I smiled. We were into the thick of what I hoped the class would discuss and debate from the first five minutes! I loved teaching in the Discovery Program. The program offers a free class for people who had faced barriers to post-secondary education. In 2011, we had run the class on Saturdays at the Public Library downtown, and in 2012, we moved to Volunteer Hamilton just a few blocks east because it was on ground level and wheelchairs could roll in right off the King Street sidewalk. The university president’s office footed the bills for my teaching time as professor, for a Coordinator who would be in charge of recruiting students and then making sure they had the supports they needed to complete the course—from daycare to bus tickets to sign language translation and textbooks. McMaster’s Arts and Science Program contributed four teaching assistants who we called the student support team. These university student assistants helped the Discovery Program students work on and complete their independent projects. A wonderful volunteer crew made lunch for the group every Saturday. The idea was that we would read works of history, art, and literature about the city we live in, and that these works would stimulate students to create their own projects about life in Hamilton. Over the course of the semester, they produced self-made poetry books, paintings, photovoice essays, films, cultural history maps. You name it. The main objective was to build a community of learners by giving them a way to develop their own creativity and confidence.

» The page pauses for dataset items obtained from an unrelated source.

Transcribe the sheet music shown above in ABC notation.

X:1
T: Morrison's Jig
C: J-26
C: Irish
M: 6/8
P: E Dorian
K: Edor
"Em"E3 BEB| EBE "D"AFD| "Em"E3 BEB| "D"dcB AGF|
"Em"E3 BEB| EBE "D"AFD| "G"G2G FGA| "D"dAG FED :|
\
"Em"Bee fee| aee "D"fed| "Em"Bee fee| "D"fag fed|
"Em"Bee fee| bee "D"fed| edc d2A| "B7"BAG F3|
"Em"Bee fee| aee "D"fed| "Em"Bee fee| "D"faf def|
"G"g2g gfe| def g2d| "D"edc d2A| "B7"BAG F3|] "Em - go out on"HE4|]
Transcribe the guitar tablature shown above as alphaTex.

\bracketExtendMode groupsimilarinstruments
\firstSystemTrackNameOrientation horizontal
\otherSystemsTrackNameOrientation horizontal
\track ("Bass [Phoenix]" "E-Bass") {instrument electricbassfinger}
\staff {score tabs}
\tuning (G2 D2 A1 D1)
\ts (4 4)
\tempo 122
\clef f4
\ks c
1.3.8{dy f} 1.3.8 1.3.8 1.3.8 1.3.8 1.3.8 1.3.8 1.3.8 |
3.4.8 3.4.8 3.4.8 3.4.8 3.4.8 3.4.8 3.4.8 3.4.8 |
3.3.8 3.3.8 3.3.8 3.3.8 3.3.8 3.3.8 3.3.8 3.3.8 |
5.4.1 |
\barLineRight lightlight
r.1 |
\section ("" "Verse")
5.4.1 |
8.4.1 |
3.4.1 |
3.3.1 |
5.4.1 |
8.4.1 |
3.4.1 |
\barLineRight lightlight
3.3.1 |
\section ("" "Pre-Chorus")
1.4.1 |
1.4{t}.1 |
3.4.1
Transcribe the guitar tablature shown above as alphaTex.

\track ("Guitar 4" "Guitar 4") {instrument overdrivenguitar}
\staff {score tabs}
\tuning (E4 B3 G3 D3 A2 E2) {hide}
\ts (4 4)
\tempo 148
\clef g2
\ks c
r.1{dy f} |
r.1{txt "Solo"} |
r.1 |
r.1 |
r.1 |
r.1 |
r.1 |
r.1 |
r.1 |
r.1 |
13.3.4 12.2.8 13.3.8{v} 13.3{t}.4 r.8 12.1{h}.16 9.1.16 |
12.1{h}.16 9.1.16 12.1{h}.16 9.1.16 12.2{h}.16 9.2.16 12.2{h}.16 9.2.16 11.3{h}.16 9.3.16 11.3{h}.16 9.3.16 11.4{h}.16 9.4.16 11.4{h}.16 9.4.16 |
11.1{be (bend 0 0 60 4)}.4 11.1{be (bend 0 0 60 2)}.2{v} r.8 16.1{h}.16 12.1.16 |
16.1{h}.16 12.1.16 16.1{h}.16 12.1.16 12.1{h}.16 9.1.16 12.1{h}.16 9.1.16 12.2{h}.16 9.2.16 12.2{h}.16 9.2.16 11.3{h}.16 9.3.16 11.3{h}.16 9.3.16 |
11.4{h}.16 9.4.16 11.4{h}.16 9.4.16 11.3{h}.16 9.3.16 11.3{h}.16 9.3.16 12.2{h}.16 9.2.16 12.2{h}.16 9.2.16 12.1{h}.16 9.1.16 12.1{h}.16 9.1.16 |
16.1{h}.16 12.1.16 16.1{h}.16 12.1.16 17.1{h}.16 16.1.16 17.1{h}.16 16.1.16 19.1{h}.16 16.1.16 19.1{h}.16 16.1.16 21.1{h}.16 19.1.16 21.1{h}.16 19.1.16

There were many different reasons why class members had not been able to pursue higher education, from physical or mental health challenges to poverty or forced migration and displacement.
“I was tortured by the people I was raised by,” Peggyanne told me that very first day.
It was one of those moments when, as a teacher, you aren’t sure how to respond to such a revelation. She went on: “I endured everything you can imagine and more—sexual and physical abuse, being abandoned, living on the streets, being locked up in a psych ward, becoming addicted to the psychotropic drugs I was given, being re-traumatized by therapists and the mental health system that was supposed to help me. That’s why I’m terrified to take a class like this. I have a terrible time believing that this will be a safe place, that I can trust you or the others who are organizing this class.
“But,” she added, “It really helps that you opened the class by asking for our views and opinions. We’re so used to being told by people in authority what to think and how to react. It’s refreshing to be treated like people with minds of our own, experiences worth sharing.”
That was my introduction to a woman who would go on to profoundly influence my life. Peggyanne was courageous, intelligent, a warrior for gentleness and justice. Having been silenced by the crippling co-dependency of hiding the secrets of domestic abuse since she was four years old, she had learned the hard way to speak freely, even too freely, about what had happened to her. By voicing her dark experiences, she freed herself from the trap of keeping other people’s secrets, and she hoped that telling her own story would liberate others from the shame that often kept them from stepping out onto their own paths, their own lives. Her email address was “[email protected],” and she was determined that, after suffering in self-doubt and trauma-induced amnesia for so many years, she would speak her truth and the truth would set her—and the people around her—free.